Subida do Rio Purus pressiona comunidades e amplia cenário de alerta no estado, com impactos também na mobilidade e infraestrutura

A cheia dos rios no interior do Amazonas continua avançando e ampliando o número de municípios em situação crítica. Nesta terça-feira (17), Tapauá decretou situação de emergência, elevando para oito o total de cidades que já adotaram a medida no estado.

O decreto foi publicado no Diário Oficial dos Municípios e atribui a decisão à elevação dos níveis do Rio Purus, que tem provocado impactos diretos na vida da população, especialmente em áreas vulneráveis.

Segundo o documento, a cheia compromete tanto a infraestrutura urbana quanto a subsistência de famílias, exigindo ações imediatas de resposta.

Assinado pelo prefeito Gamaliel Andrade de Almeida, o decreto estabelece uma série de medidas emergenciais, incluindo mobilização da administração pública, campanhas de arrecadação e apoio às comunidades atingidas.

A normativa também autoriza medidas mais rigorosas em situações de risco, como evacuação de moradores e uso de propriedades privadas para atendimento emergencial.

Além disso, a prefeitura poderá realizar contratações diretas, sem licitação, para agilizar obras e serviços essenciais no enfrentamento da cheia.

Infraestrutura afetada e soluções emergenciais

Os impactos da cheia já atingem diretamente a mobilidade em municípios do interior.
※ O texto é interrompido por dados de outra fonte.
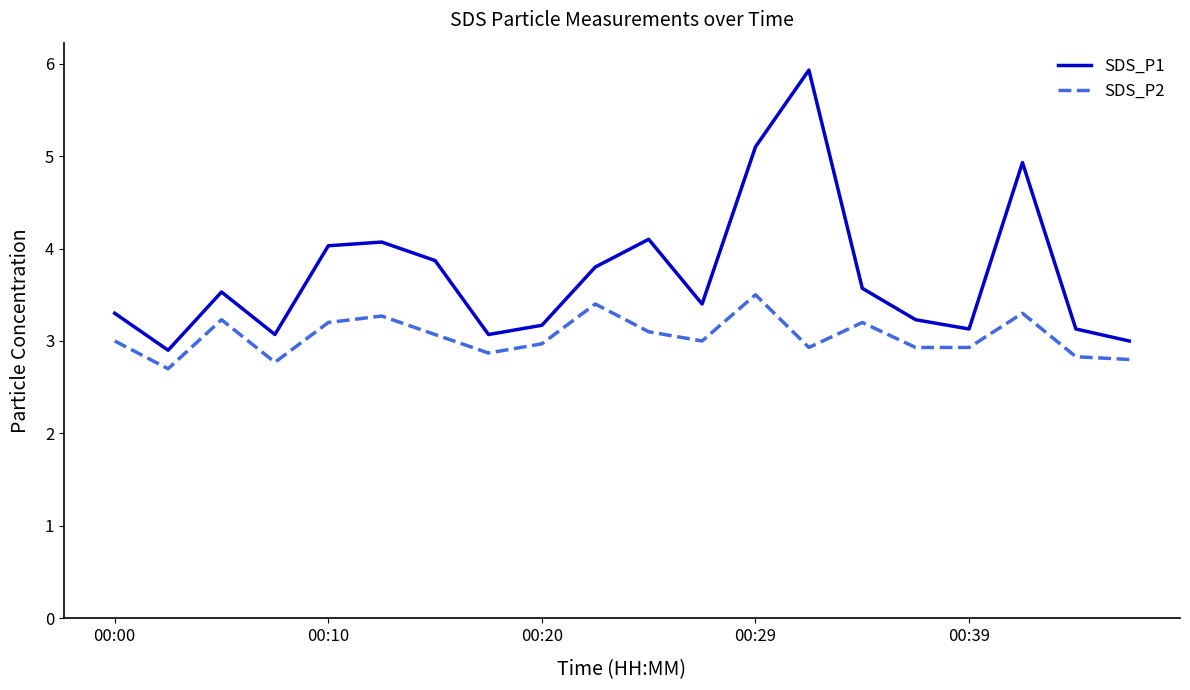

What is the minimum value for SDS_P1?

2.9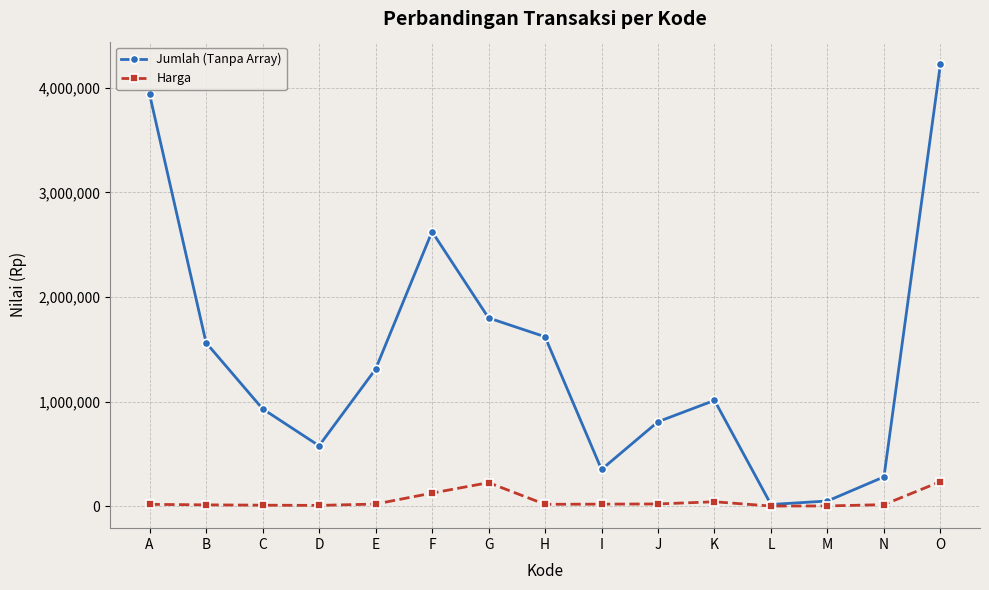

Rank the series by their maximum value, from lowest to highest.

Harga, Jumlah (Tanpa Array)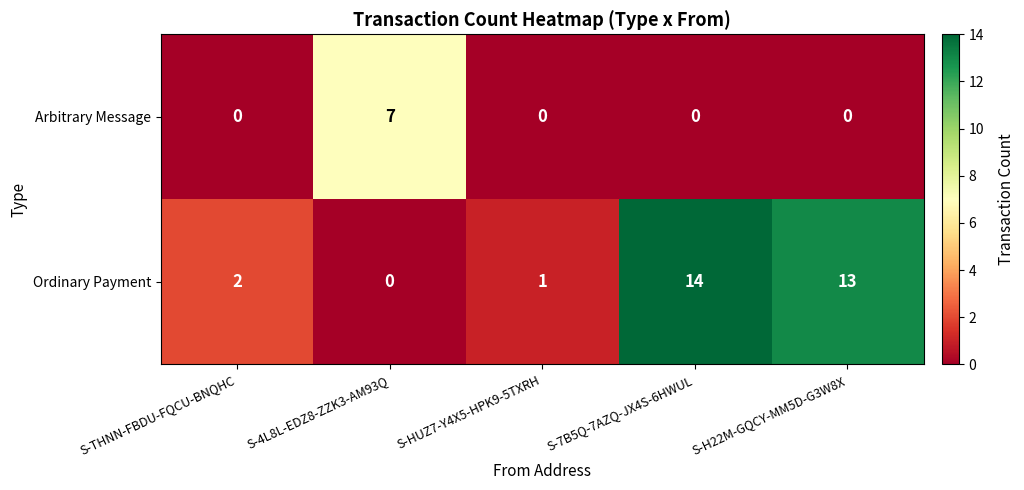

Rank the series by their maximum value, from lowest to highest.

Arbitrary Message, Ordinary Payment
Em Carauari, uma das cidades afetadas, a prefeitura recorreu à construção emergencial de passarelas de madeira para garantir o deslocamento da população em áreas alagadas.

O contrato, firmado em caráter emergencial, prevê investimento de aproximadamente R$ 300 mil e execução em prazo reduzido.

A iniciativa evidencia como a cheia não afeta apenas moradias, mas também o acesso a serviços básicos, como saúde, educação e comércio.

Interior em alerta

Com Tapauá, o estado passa a registrar oito municípios em situação de emergência: Benjamin Constant, Canutama, Atalaia do Norte, Carauari, Itamarati, Eirunepé e Boca do Acre.

O cenário reforça o padrão sazonal das cheias na região amazônica, mas também evidencia a vulnerabilidade de municípios que enfrentam, ano após ano, impactos severos sem infraestrutura suficiente para resposta rápida.

Com rios em elevação e previsão de continuidade do período chuvoso, a tendência é de manutenção do estado de alerta, com possibilidade de novos decretos nas próximas semanas.